INPUT RECORDS
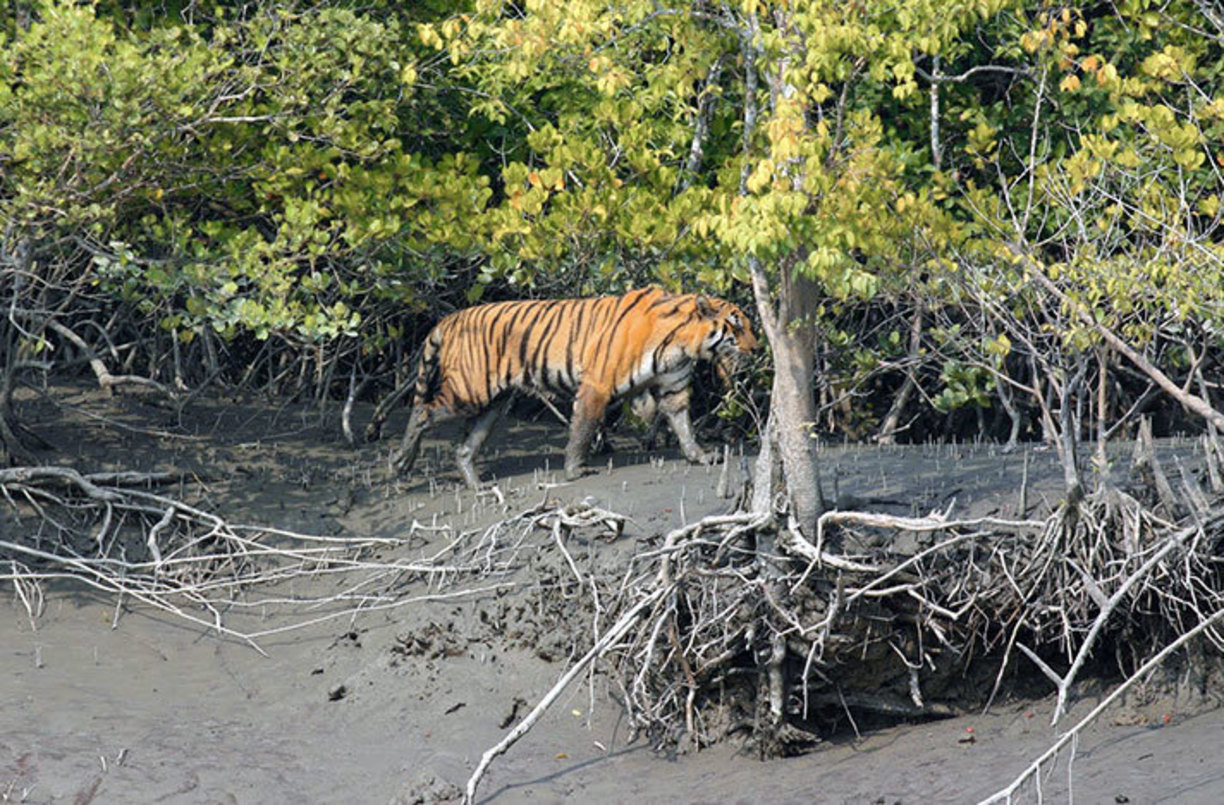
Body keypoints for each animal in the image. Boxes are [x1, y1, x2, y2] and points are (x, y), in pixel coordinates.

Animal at [386, 285, 758, 486]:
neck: (684, 344)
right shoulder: (597, 384)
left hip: (492, 404)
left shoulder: (673, 389)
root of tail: (450, 317)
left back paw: (476, 485)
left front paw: (700, 456)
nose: (756, 349)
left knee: (464, 446)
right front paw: (575, 470)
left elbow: (683, 425)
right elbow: (583, 427)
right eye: (737, 326)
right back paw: (401, 461)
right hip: (469, 391)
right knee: (423, 411)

WHAT THE EXERCISE ASKS
Reproduce the material word for word. Skip every picture it holds.

RESPONSE AREA
Body keypoints for each animal in the image. Boxes are [x1, y1, x2, y2] and points are (x, y), in pixel coordinates.

Animal at [386, 285, 758, 486]:
neck: (684, 344)
right shoulder: (597, 384)
left hip: (492, 404)
left shoulder: (673, 389)
root of tail: (450, 317)
left back paw: (476, 485)
left front paw: (700, 456)
nose: (756, 349)
left knee: (464, 446)
right front paw: (575, 470)
left elbow: (683, 425)
right elbow: (583, 427)
right eye: (737, 326)
right back paw: (401, 461)
right hip: (469, 391)
right knee: (423, 411)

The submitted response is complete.